Water stress and drought are as old as civilization, and while human beings have devised many ways to guard against these threats, economies have evolved in ways that make us more vulnerable.
Recent water-related tragedies in Syria, Africa’s Sahel region and elsewhere present the prospect of darker times ahead, but there are many things we can do right now to improve the chance for a soft landing and a brighter future. This won’t happen on a business-as-usual path, however. We are going to need to do things very differently, and most people do not like change. But if the choice is change or die – and it could be – then clearly we need to change our relationship to water.
In February 2012, the U.S. intelligence community produced an assessment of global water security, predicting that without improved water management, freshwater availability would fall short of demand in the years ahead. The assessment warned that water problems, combined with poverty, social tensions and ineffective leadership, could lead to social disruption and state failure. Over-pumping of groundwater could pose a risk to national and global food markets, the assessment said, while water shortages, combined with pollution, could hurt the economic performance of key U.S. trading partners. The publicly available version of the assessment did not name specific countries, but it noted that North Africa, the Middle East and South Asia would face major challenges.
The intelligence community assessment also noted the likelihood that climate change would redistribute global water supply, from the mid-latitudes and dry tropics to the high latitudes and some wet tropical areas. The mid-latitudes areas, some of which are already highly water-stressed, would thereby get even more stressed. Furthermore, over the course of the 21st Century, water stored in glaciers and snowpack are projected to decline, impacting millions of people depending on meltwater. In addition to these climate change impacts on water, an increase in extreme weather events is expected to lead to increasingly severe droughts and floods in many areas around the world.

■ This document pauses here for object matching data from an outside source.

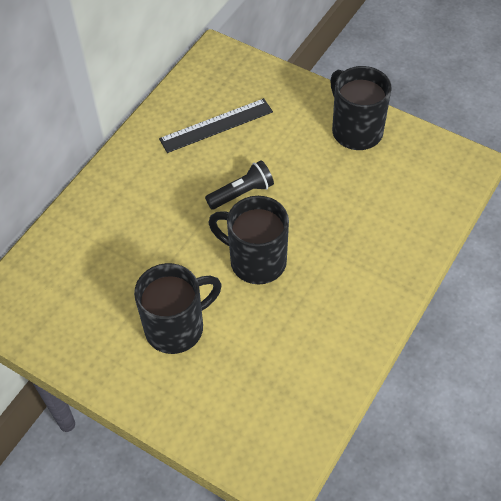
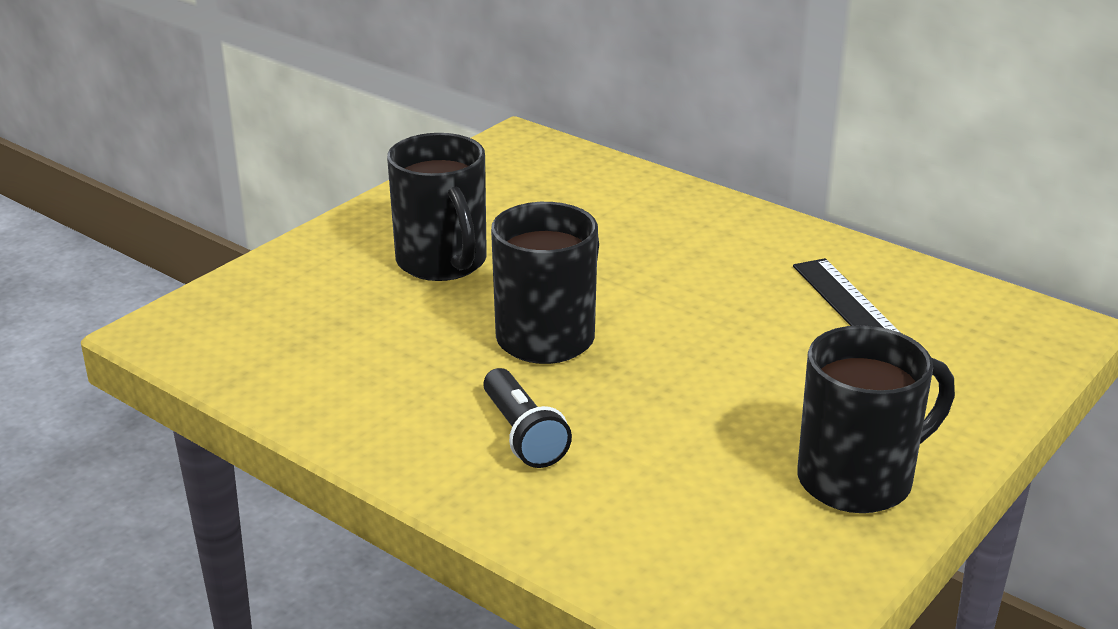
camera: 95 degrees right, 25 degrees down
black flashlight [205,160,274,209] -> black flashlight moved to [483,368,572,468]

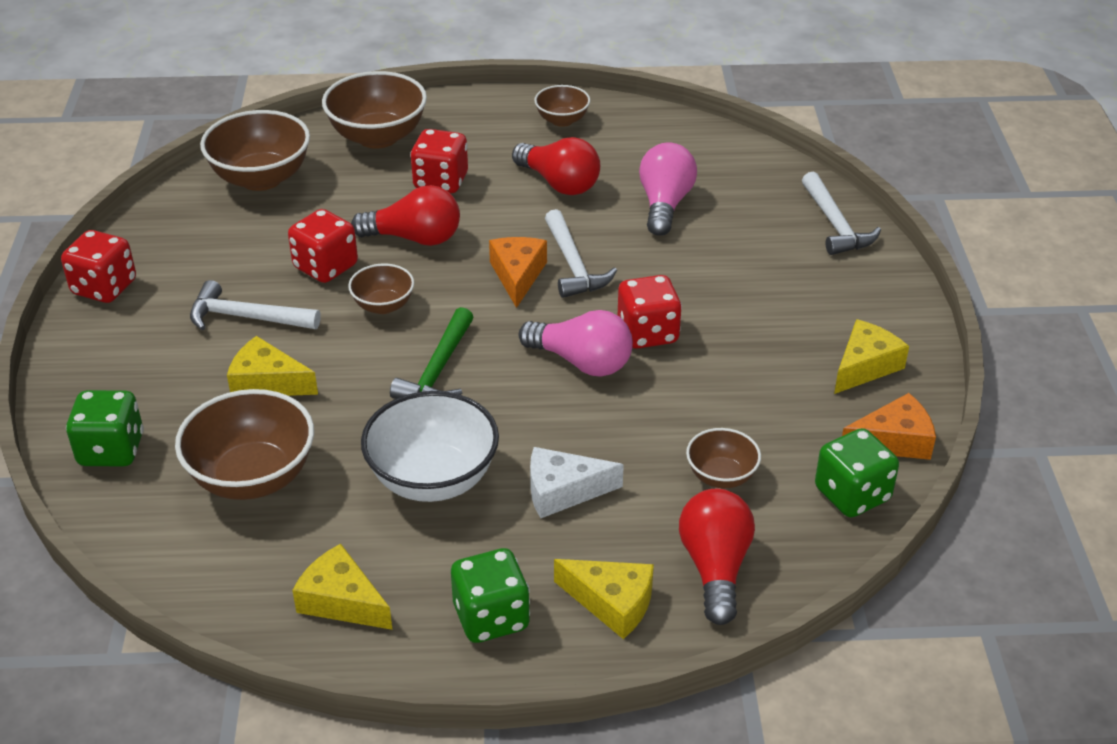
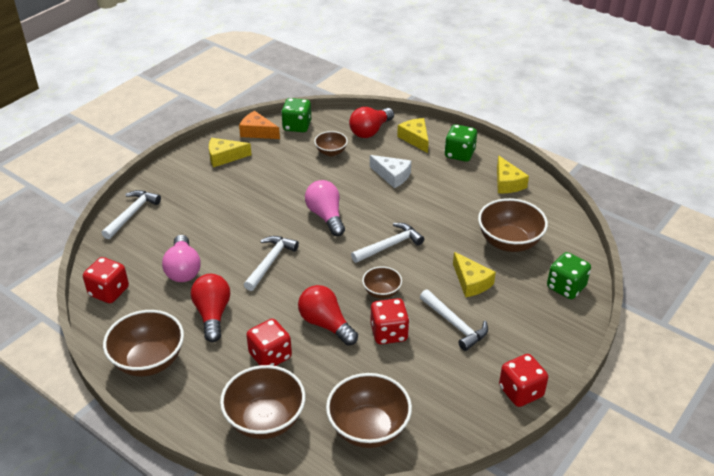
camera: 140 degrees left, 0 degrees up
white bowl [361,391,499,502] -> none
green hammer [390,307,474,399] -> white hammer [351,223,424,263]
orange cheese [489,237,547,308] -> none
brown bowl [534,85,590,127] -> brown bowl [103,310,184,376], size x1.82
red dice [618,275,682,349] -> red dice moved to [83,257,129,303]
pink light bulb [639,143,697,236] -> pink light bulb turned 60 degrees counterclockwise [162,235,201,282]

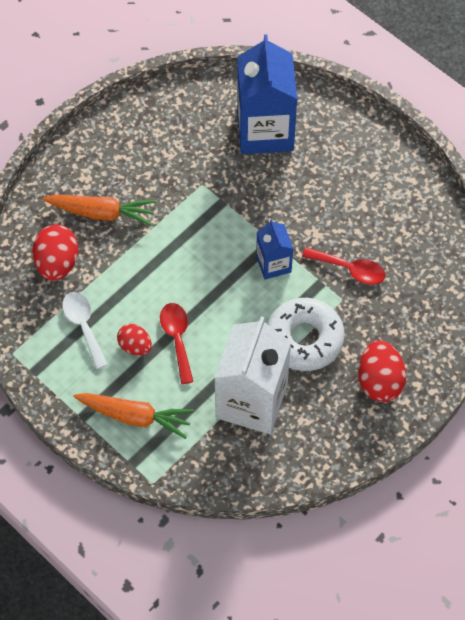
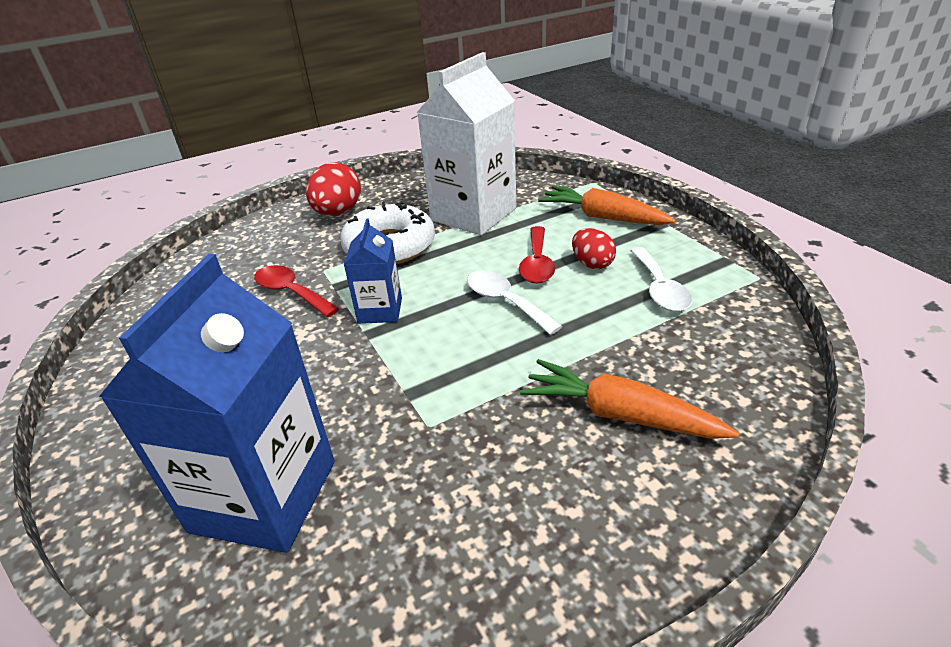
camera: 160 degrees left, 25 degrees down
red egg [32,224,78,281] -> none
none -> white spoon [467,270,563,335]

Five years since the intelligence community assessment was published, the effects of water stress can be seen in the daily news. In 2015, over 1 million migrants and refugees streamed into Europe, precipitating political crises among and within EU member states. Most of the refugees came from Syria, Afghanistan and Iraq. In May 2017, a leaked German government report warned that up to 6.6 million migrants and refugees were waiting to cross into Europe from Africa and the Middle East. They included refugees from Syria and Iraq, but also economic migrants from Libya, Niger, Chad, Nigeria, Bangladesh, Guinea, Cote d’Ivoire and the Gambia. This prolonged migration crisis — driven in part by water scarcity — has had profound political impacts in Europe and the United States, influencing elections in European countries, helping to trigger Brexit and even influencing the U.S. election that ushered in Donald Trump.